2013-06 "Povera quercia, poveri noi" - Il Volantino
Nella sequela di scempi che sta colpendo la nostra cittadina non poteva mancare il monumento più importante, l’attrazione naturalistica per antonomasia della nostra terra, la Quercia Vallonea. Mi sono imposto ogni qual volta osservo un degrado, un obbrobrio, un monumento alla bruttezza di non andare a cercare colpe e responsabilità, ma di continuare per iscritto la mia semplice osservazione. E lanciarla nello spazio, nel nulla della nostra perdizione. Perché questo è un paese, l’Italia come Tricase, dove è facilissimo scaricare le colpe su altri: forse l’ha autorizzato il Comune, no la Provincia, ma c’è di mezzo l’Ente Parco, no forse il proprietario, ma forse la Forestale, la Polizia Provinciale, i Vigili oppure il NOE, oppure semplicemente tutti noi messi assieme.
Nel tardo pomeriggio di lunedì 11 giugno, una delle prime giornate di sole di questa variegata primavera, sono andato a vedere la Quercia di Tricase, che cosa le stessero ancora facendo. Ho visto un’orrenda ringhiera, luccicante di ferro satinato, con un’inguardabile rete metallica conficcata dentro il muretto a secco che la divide dalla strada. Evidente l’intento di proteggere il simbolo vivente di Tricase da vandalismi o altro, ma che sistema è? E se per proteggere le sequoie millenarie della California o i monumentali cactus messicani avessero pensato una orribile recinzione come questa, che cosa avrebbe detto la stampa mondiale? E se un qualsiasi monumento italiano fosse recintato con la rete metallica, in quale lager penseremmo di vivere? Come si fa a pensare una cosa così brutta per proteggere una vita così bella?
Mi sono fermato a riflettere sulla follia umana, forse sulla mia, pensavo che ci faccio qui mentre l’economia crolla, la politica si sfalda e il cellulare squilla la sua frenesia. Poi è arrivata una coppia di turisti, quelli con la roulotte che girano in questa stagione: la mappa in mano, la guida che indica la quercia, il cappello alla sahariana, pantaloncini corti e sandali con le calze bianche…sempre loro. Hanno preso la macchina fotografica e con rammarico hanno constatato che era impossibile fare una bella foto. Hanno guardato i lavori in corso per la caduta della pajara che insiste sullo stesso terreno della quercia, mi hanno visto assorto e mi hanno chiesto che cosa fosse successo. Allora io, preso dal solito campanilismo, o forse da una volgare senso di vergogna, ho detto che quella era una recinzione di cantiere, per la sua sicurezza. Mi hanno creduto e sono andati via, tanto una foto in meno per loro non è niente…

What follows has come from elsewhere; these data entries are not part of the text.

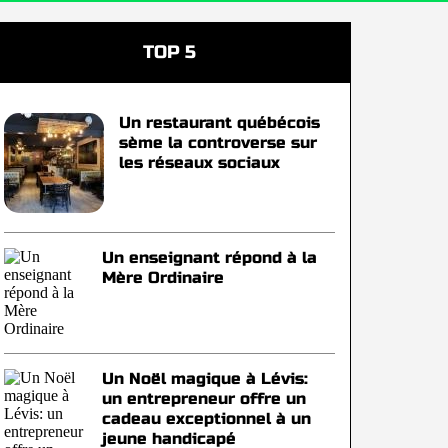
TOP 5
Un restaurant québécois
sème la controverse sur
les réseaux sociaux
Un enseignant répond à la
Mère Ordinaire
Un Noël magique à Lévis:
un entrepreneur offre un
cadeau exceptionnel à un
jeune handicapé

Con l’avvicinarsi del tramonto non si fermava più nessuno, il traffico era diventato molto rado, il mio quarto d’ora d’aria stava per scadere, dovevo cercare di capire meglio.
La quercia ha sentito la mia presenza, l’ultima brezza del giorno e la prima della notte hanno scosso le sue lunghe propaggini, il tronco ha avuto un momento di confusione, come uno stiracchiarsi prima del sonno, mi ha guardato con la sufficienza che viene dall’esperienza e ha lanciato il suo anatema:
“Sono arrivata qui dall’antica Grecia che non c’era ancora nessun paese, sono cresciuta in fretta con le mie sole forze, non ho mai preteso cure che non fossero vento, pioggia e sole, le mie chiome hanno protetto fino a cento cavalieri che andavano per imbarcarsi o a far la guerra, con le mie ghiande si sono colorate le pelli più rare, poi infine, pochi decenni fa è arrivato l’uomo evoluto. Quest’ultimo uomo ha iniziato ad asfaltare la strada sotto le mie radici, poi ha costruito dall’altro lato una nuova strada e mi ha stretta fra due muretti, quando piove un po’ di più l’acqua ristagna e sono in pericolo di crollo. Ad un certo punto hanno messo dei lampioni a soli fini propagandistici ma che di notte mi danno proprio fastidio, vorrei dormire di nuovo al buio, se possibile… e adesso quest’ultimo baluardo della civiltà, una recinzione che tocca i miei rami, che non mi fa vedere oltre, che mi ingabbia ancora di più. Oggi sono proprio incazzata e tu non mi guardare come un imbecille, perché sto pensando seriamente di mandarvi affanculo”.